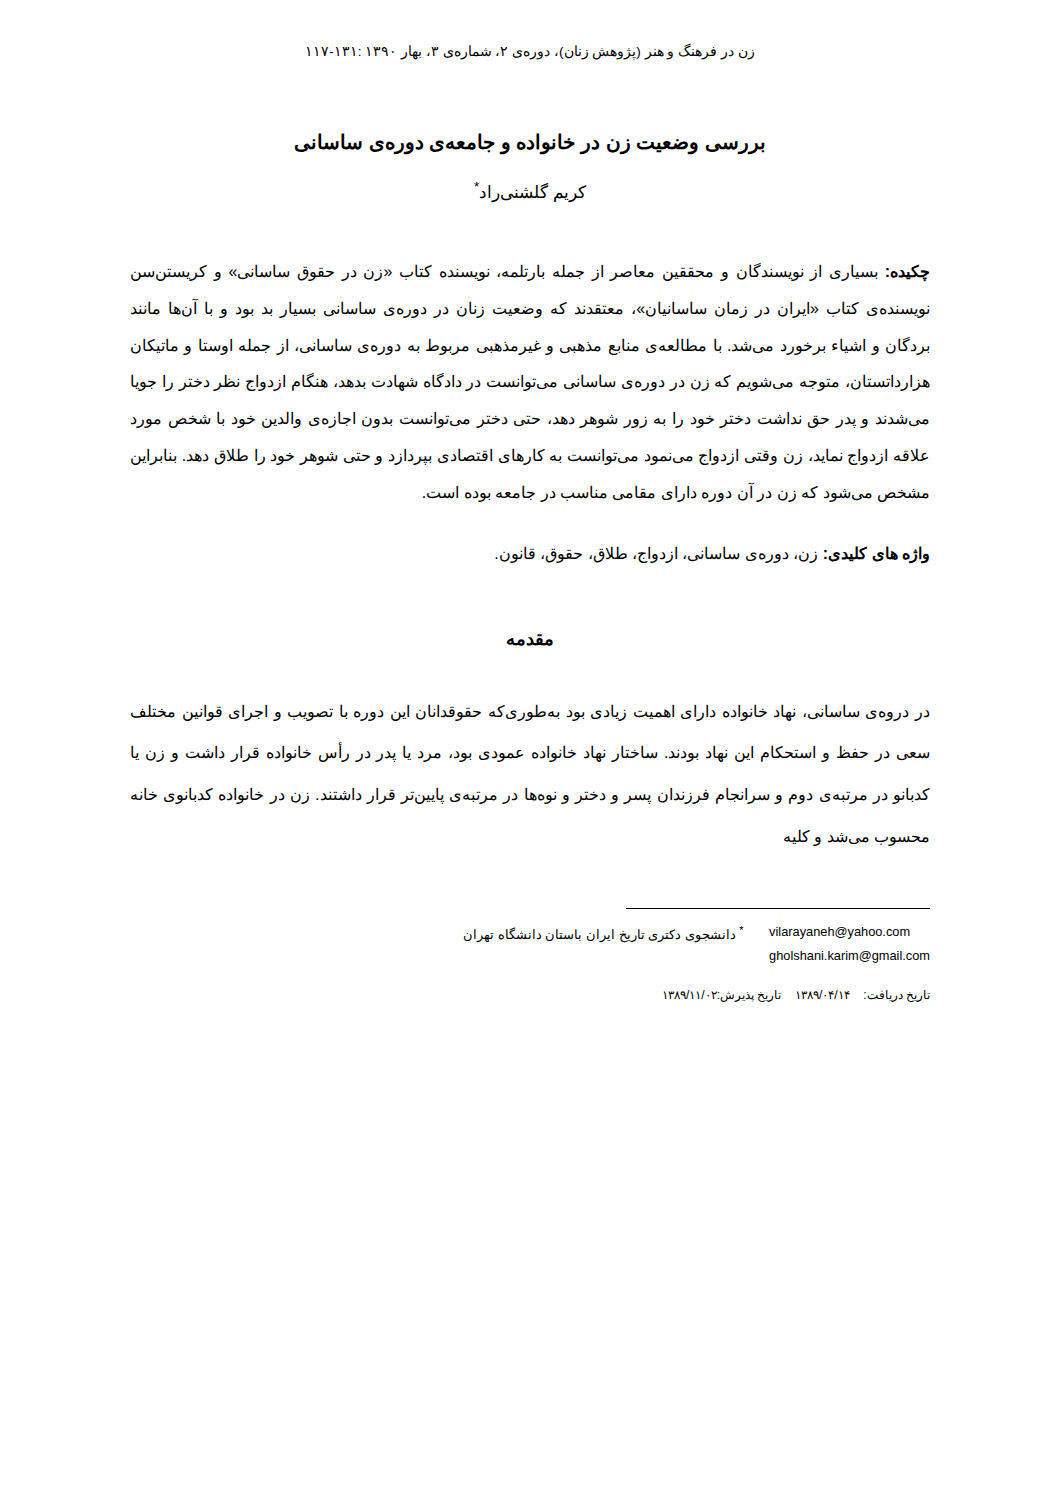زن در فرهنگ و هنر (پژوهش زنان)، دوره‌ی ۲، شماره‌ی ۳، بهار ۱۳۹۰ :۱۳۱-۱۱۷
بررسی وضعیت زن در خانواده و جامعه‌ی دوره‌ی ساسانی
کریم گلشنی‌راد*
چکیده: بسیاری از نویسندگان و محققین معاصر از جمله بارتلمه، نویسنده کتاب «زن در حقوق ساسانی» و کریستن‌سن نویسنده‌ی کتاب «ایران در زمان ساسانیان»، معتقدند که وضعیت زنان در دوره‌ی ساسانی بسیار بد بود و با آن‌ها مانند بردگان و اشیاء برخورد می‌شد. با مطالعه‌ی منابع مذهبی و غیرمذهبی مربوط به دوره‌ی ساسانی، از جمله اوستا و ماتیکان هزارداتستان، متوجه می‌شویم که زن در دوره‌ی ساسانی می‌توانست در دادگاه شهادت بدهد، هنگام ازدواج نظر دختر را جویا می‌شدند و پدر حق نداشت دختر خود را به زور شوهر دهد، حتی دختر می‌توانست بدون اجازه‌ی والدین خود با شخص مورد علاقه ازدواج نماید، زن وقتی ازدواج می‌نمود می‌توانست به کارهای اقتصادی بپردازد و حتی شوهر خود را طلاق دهد. بنابراین مشخص می‌شود که زن در آن دوره دارای مقامی مناسب در جامعه بوده است.
واژه های کلیدی: زن، دوره‌ی ساسانی، ازدواج، طلاق، حقوق، قانون.
مقدمه
در دروه‌ی ساسانی، نهاد خانواده دارای اهمیت زیادی بود به‌طوری‌که حقوقدانان این دوره با تصویب و اجرای قوانین مختلف سعی در حفظ و استحکام این نهاد بودند. ساختار نهاد خانواده عمودی بود، مرد یا پدر در رأس خانواده قرار داشت و زن یا کدبانو در مرتبه‌ی دوم و سرانجام فرزندان پسر و دختر و نوه‌ها در مرتبه‌ی پایین‌تر قرار داشتند. زن در خانواده کدبانوی خانه محسوب می‌شد و کلیه
vilarayaneh@yahoo.com
gholshani.karim@gmail.com
* دانشجوی دکتری تاریخ ایران باستان دانشگاه تهران
تاریخ دریافت: ۱۳۸۹/۰۴/۱۴ تاریخ پذیرش:۱۳۸۹/۱۱/۰۲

* What is needed: Copy, from the material above, each line in which the string "ساسانی" occurs.

* Answer area:
بررسی وضعیت زن در خانواده و جامعه‌ی دوره‌ی ساسانی
چکیده: بسیاری از نویسندگان و محققین معاصر از جمله بارتلمه، نویسنده کتاب «زن در حقوق ساسانی» و کریستن‌سن نویسنده‌ی کتاب «ایران در زمان ساسانیان»، معتقدند که وضعیت زنان در دوره‌ی ساسانی بسیار بد بود و با آن‌ها مانند بردگان و اشیاء برخورد می‌شد. با مطالعه‌ی منابع مذهبی و غیرمذهبی مربوط به دوره‌ی ساسانی، از جمله اوستا و ماتیکان هزارداتستان، متوجه می‌شویم که زن در دوره‌ی ساسانی می‌توانست در دادگاه شهادت بدهد، هنگام ازدواج نظر دختر را جویا می‌شدند و پدر حق نداشت دختر خود را به زور شوهر دهد، حتی دختر می‌توانست بدون اجازه‌ی والدین خود با شخص مورد علاقه ازدواج نماید، زن وقتی ازدواج می‌نمود می‌توانست به کارهای اقتصادی بپردازد و حتی شوهر خود را طلاق دهد. بنابراین مشخص می‌شود که زن در آن دوره دارای مقامی مناسب در جامعه بوده است.
واژه های کلیدی: زن، دوره‌ی ساسانی، ازدواج، طلاق، حقوق، قانون.
در دروه‌ی ساسانی، نهاد خانواده دارای اهمیت زیادی بود به‌طوری‌که حقوقدانان این دوره با تصویب و اجرای قوانین مختلف سعی در حفظ و استحکام این نهاد بودند. ساختار نهاد خانواده عمودی بود، مرد یا پدر در رأس خانواده قرار داشت و زن یا کدبانو در مرتبه‌ی دوم و سرانجام فرزندان پسر و دختر و نوه‌ها در مرتبه‌ی پایین‌تر قرار داشتند. زن در خانواده کدبانوی خانه محسوب می‌شد و کلیه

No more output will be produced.